The figures show that only 33,436 housing units were constructed between 2011 and 2016.
This compares to 431,763 dwellings built between 2001 and 2011, which account for a quarter of the State’s entire housing stock.
The fall-off in housing supply since 2010 has resulted in an acute housing and homelessness crisis across Ireland.
The census numbers show there were only 5,700 flats and apartments in purpose built blocks added in the Dublin City area, the most built up area in the capital, during the five-year period, bringing the total to 60,349.
Similar additions were recorded in Dún Laoghaire-Rathdown (+2,435); South Dublin (+1,744); Fingal (+1,683); Cork City (+1,356) and Limerick City and County (1,206).
Two recent reports, from property websites MyHome.ie and Daft.ie, blamed an acceleration in property prices this year on the lack of supply.
While the Government’s housing strategy is centred on scaling up supply to around 25,000 units a year, some experts believe demand may already exceed 40,000.
The census figures show there was an increase of 48,257 housing units (2.9 per cent ) during the period, while most of this figure is comprised new builds, a certain portion reflects formerly vacant dwellings becoming occupied.
Purpose built flats and apartments showed the largest increase of any dwelling type, rising from 149,921 in 2011 to 172,096 in 2016, an increase of 14.8 per cent or 22,175 units.
The percentage of occupied housing units in Dublin City that were flats or apartments was now put at 34 per cent.
Detached houses comprised 42.1 per cent of the total housing stock (715,133 dwellings) and remained the most popular dwelling type, increasing by 15,264 during the period. Semi-detached dwellings increased by 15,297 (3.3 per cent) and accounted for 471,948 dwellings.

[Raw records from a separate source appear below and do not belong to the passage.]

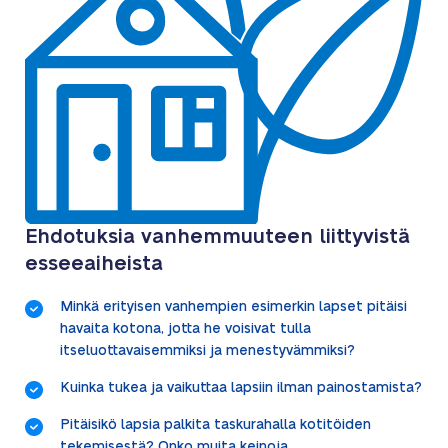
Ehdotuksia vanhemmuuteen liittyvistä
esseeaiheista
Minkä erityisen vanhempien esimerkin lapset pitäisi
havaita kotona, jotta he voisivat tulla
itseluottavaisemmiksi ja menestyvämmiksi?
Kuinka tukea ja vaikuttaa lapsiin ilman painostamista?
Pitäisikö lapsia palkita taskurahalla kotitöiden
tekemisestä? Onko muita keinoja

The proportion of owner-occupied households, meanwhile, fell from 69.7 per cent in 2011 to 67.6 per cent in 2016.
Mortgage or loan
Looking at owner-occupied households in more detail it can be seen that the number of households that owned their home with a mortgage or loan decreased by 47,473 (8.1 per cent).
Conversely, the number households that owned their home outright increased by 45,101 (8 per cent).

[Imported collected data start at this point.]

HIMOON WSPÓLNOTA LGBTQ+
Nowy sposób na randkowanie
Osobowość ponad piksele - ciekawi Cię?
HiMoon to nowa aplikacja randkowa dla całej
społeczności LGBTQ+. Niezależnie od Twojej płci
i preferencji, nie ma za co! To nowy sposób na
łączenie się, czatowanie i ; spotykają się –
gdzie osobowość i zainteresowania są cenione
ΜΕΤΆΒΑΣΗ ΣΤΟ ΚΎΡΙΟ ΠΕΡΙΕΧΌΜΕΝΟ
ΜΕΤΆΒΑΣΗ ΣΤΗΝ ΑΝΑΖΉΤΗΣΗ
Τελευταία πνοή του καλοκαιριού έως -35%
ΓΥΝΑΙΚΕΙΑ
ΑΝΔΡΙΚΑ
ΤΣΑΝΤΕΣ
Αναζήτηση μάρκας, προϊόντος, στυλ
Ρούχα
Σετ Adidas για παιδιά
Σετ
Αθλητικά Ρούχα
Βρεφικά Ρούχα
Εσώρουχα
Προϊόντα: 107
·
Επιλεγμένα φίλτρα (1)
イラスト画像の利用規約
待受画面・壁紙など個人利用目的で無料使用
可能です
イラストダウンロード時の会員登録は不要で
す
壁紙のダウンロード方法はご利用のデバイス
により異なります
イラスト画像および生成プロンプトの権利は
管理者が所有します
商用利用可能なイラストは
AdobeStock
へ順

There were an additional 22,323 households living in rented or rent free accommodation in 2016, an increase of 4.7 per cent on 2011.
The biggest increases in the number of renters were in Cavan (+ 12.8 per cent) and Kilkenny (+ 11.2 per cent).
Since 2011, the average weekly rent paid across the country grew by 14.8 per cent to €156 while households living in private rented purpose built flats and apartments paid the highest rent at an average of €229 per week.
There were 50,535 households in Ireland who paid more than €300 rent per week.